GOALS:
a) Rewrite the paragraph of the concert review below that begins "Years may have flown by" more briefly, keeping its main facts.
b) From the concert review below, return the passage from "A set as slick" up to and including "understand it all.", word for word.
c) List every song named in the concert review below.

READING PASSAGE:
-- begin --

Elkie rocks – end of. How so much vocal power can be unleashed from such a slight frame is an enigma, but, from the moment she takes the microphone, energy arcs across the stage like the national grid.

And here's another thing: how can this legend, with a lung capacity that could eclipse an opera singer, be 64?  She looks good, sounds brilliant, and struts her stuff with a stance that is awesome and beguiling.

A set as slick as hers renders age irrelevant, but in introducing 'Pearl's A Singer' she reminded us she had been singing it for 32 years.

Then there was her mellow take on the first million-selling record 'Till The End of Time', recorded by Perry Como "in 1945, the year I was born."

Years may have flown by but the voice is just as potent and the band is just as hot. Elkie's songs embrace triumph over adversity, the emotions delivered in a bluesy voice that seems to understand it all.

There was applause for classics Fool If You Think It's Over, Don't Cry Out Loud, and the wonderfully uplifting Lilac Wine.

Then there were the surprises, band member Lee Noble's composition Why with the lyrics laced around the liquid notes of sax player Steve Jones.

-- end --

EXTRACTED RECORDS:

-- begin --

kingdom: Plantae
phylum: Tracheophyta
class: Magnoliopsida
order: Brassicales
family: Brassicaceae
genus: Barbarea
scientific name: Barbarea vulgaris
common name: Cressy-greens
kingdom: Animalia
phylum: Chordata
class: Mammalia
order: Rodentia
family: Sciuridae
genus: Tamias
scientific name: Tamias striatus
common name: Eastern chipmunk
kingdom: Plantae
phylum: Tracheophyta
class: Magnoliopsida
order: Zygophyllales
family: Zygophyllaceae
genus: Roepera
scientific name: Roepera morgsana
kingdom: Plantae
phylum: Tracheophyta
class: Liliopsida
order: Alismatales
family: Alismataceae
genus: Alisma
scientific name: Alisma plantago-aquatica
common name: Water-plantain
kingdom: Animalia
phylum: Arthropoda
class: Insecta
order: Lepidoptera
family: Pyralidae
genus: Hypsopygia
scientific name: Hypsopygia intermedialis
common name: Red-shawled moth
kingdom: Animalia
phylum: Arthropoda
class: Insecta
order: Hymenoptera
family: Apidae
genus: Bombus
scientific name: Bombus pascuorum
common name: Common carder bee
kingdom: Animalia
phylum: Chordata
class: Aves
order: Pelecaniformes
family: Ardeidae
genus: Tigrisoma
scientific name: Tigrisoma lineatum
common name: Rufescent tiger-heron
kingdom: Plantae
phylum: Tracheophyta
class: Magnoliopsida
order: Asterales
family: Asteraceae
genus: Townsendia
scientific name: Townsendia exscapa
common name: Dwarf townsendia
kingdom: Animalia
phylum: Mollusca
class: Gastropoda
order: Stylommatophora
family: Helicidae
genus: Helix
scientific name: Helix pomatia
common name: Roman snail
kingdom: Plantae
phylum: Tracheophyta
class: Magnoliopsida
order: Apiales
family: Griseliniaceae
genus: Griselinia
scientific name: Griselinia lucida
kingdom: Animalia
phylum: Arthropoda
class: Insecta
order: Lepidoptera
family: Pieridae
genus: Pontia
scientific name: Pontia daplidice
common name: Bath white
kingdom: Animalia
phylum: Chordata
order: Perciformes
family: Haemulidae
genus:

-- end --

SOLUTIONS FOR EACH TASK:
a) Elkie's voice is as strong as ever and her band as hot. Her songs deal with overcoming hardship, and she sings them in a bluesy voice that seems to understand it all.

b)
A set as slick as hers renders age irrelevant, but in introducing 'Pearl's A Singer' she reminded us she had been singing it for 32 years.

Then there was her mellow take on the first million-selling record 'Till The End of Time', recorded by Perry Como "in 1945, the year I was born."

Years may have flown by but the voice is just as potent and the band is just as hot. Elkie's songs embrace triumph over adversity, the emotions delivered in a bluesy voice that seems to understand it all.

c)
- Pearl's A Singer
- Till The End of Time
- Fool If You Think It's Over
- Don't Cry Out Loud
- Lilac Wine
- Why